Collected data

******************************

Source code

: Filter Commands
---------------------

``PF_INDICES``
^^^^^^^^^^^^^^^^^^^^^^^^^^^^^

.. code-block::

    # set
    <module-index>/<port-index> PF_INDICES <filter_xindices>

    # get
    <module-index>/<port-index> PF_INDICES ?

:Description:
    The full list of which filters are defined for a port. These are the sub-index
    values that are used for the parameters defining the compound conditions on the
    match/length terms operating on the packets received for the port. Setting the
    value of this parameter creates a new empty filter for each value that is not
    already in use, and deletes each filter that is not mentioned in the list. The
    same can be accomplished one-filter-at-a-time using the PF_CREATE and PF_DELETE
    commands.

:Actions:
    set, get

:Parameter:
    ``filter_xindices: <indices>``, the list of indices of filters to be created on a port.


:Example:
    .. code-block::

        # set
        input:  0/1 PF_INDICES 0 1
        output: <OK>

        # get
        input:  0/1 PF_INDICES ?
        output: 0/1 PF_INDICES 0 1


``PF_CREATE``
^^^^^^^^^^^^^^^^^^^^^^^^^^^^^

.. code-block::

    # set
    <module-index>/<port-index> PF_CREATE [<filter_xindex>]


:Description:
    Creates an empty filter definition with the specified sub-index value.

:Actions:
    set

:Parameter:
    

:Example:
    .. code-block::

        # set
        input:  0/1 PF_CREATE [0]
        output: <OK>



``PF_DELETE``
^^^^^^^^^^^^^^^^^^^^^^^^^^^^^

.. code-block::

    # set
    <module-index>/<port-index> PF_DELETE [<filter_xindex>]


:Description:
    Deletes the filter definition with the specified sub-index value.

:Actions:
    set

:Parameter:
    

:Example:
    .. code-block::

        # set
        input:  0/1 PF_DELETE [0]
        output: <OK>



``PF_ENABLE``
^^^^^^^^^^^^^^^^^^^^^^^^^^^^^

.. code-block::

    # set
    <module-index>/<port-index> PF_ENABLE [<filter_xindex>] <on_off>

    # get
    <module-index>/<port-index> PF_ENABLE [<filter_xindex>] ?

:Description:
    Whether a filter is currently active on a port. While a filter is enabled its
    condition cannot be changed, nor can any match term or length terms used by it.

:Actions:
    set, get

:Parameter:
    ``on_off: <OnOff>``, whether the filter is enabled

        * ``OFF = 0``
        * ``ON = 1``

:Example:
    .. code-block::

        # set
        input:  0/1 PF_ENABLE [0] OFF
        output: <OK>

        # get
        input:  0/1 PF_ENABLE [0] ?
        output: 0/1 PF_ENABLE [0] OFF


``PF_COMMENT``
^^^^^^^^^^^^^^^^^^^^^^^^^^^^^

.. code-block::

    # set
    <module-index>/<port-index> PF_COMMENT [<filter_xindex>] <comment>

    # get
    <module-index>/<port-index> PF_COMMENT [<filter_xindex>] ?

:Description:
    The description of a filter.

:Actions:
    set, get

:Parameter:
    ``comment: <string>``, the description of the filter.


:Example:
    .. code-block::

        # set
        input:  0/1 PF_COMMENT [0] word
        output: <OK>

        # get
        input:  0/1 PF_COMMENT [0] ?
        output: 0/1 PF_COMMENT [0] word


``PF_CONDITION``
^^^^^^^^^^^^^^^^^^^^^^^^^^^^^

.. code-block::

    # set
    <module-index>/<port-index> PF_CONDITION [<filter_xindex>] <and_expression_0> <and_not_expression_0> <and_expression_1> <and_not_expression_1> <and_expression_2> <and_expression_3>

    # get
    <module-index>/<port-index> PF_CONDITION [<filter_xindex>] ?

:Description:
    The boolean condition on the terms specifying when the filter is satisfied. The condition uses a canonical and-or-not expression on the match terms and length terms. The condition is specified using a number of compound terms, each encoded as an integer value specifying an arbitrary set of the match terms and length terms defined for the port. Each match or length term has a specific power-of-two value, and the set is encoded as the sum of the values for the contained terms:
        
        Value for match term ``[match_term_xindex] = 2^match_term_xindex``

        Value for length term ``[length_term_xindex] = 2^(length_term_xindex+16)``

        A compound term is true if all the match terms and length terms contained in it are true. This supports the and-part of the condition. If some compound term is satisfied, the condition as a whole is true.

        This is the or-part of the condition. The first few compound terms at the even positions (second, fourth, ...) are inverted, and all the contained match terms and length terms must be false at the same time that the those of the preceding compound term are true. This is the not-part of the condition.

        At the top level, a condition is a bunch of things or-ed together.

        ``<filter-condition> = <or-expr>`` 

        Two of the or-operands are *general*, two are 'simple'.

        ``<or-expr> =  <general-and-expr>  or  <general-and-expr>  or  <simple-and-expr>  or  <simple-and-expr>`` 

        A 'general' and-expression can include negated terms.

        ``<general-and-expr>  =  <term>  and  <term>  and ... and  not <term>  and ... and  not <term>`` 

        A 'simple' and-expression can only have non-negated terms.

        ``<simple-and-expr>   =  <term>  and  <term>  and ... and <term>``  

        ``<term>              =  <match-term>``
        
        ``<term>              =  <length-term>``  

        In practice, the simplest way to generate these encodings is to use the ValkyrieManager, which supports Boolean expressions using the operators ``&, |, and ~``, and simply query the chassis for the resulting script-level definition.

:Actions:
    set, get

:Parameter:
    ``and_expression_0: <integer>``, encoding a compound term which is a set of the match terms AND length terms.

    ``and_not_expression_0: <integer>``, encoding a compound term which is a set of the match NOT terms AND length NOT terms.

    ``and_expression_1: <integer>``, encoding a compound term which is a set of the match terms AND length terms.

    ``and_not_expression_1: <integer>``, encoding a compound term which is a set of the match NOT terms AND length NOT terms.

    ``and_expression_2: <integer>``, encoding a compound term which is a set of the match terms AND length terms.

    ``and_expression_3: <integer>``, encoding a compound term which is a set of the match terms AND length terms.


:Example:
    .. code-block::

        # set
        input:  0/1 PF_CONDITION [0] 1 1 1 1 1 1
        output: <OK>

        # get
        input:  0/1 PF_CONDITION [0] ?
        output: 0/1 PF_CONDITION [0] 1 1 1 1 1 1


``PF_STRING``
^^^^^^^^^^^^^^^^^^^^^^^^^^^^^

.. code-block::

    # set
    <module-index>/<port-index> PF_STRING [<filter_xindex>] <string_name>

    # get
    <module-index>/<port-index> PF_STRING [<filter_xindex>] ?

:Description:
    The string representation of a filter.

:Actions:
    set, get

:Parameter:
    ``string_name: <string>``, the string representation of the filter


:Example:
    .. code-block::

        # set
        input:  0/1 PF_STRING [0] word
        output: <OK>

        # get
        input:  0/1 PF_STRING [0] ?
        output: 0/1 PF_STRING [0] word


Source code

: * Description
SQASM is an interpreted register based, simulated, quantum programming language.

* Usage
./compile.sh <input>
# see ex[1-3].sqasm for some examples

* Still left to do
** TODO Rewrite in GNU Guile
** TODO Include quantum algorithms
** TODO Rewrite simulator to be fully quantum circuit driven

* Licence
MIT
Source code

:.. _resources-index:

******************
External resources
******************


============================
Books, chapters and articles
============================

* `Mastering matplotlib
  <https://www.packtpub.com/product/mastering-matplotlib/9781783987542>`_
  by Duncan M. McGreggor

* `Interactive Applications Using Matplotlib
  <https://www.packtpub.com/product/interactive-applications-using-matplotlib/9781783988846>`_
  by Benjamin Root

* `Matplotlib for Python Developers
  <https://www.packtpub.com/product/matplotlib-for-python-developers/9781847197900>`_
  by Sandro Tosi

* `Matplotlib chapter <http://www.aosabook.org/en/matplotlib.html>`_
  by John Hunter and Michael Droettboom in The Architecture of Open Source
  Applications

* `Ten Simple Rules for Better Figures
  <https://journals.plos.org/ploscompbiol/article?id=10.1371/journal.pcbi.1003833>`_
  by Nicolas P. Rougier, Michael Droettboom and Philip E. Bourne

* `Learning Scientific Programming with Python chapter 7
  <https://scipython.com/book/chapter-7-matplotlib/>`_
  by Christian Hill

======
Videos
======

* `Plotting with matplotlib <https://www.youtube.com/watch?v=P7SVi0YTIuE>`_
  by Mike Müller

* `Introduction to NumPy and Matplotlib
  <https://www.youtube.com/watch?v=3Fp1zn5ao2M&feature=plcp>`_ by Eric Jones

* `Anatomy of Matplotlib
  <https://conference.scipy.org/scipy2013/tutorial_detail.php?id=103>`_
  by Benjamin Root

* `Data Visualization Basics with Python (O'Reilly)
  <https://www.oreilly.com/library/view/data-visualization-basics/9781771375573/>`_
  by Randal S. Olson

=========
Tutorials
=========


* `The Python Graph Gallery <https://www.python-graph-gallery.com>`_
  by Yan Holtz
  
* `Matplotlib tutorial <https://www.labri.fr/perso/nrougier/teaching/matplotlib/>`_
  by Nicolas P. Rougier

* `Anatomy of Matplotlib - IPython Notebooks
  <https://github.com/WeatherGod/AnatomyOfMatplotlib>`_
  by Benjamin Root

******************************

Of the entries above, transcribe exactly those lines that fall between the line containing "quantum circuit driven" and the line containing "Books, chapters and articles", together with those two lines.

** TODO Rewrite simulator to be fully quantum circuit driven

* Licence
MIT
Source code

:.. _resources-index:

******************
External resources
******************


============================
Books, chapters and articles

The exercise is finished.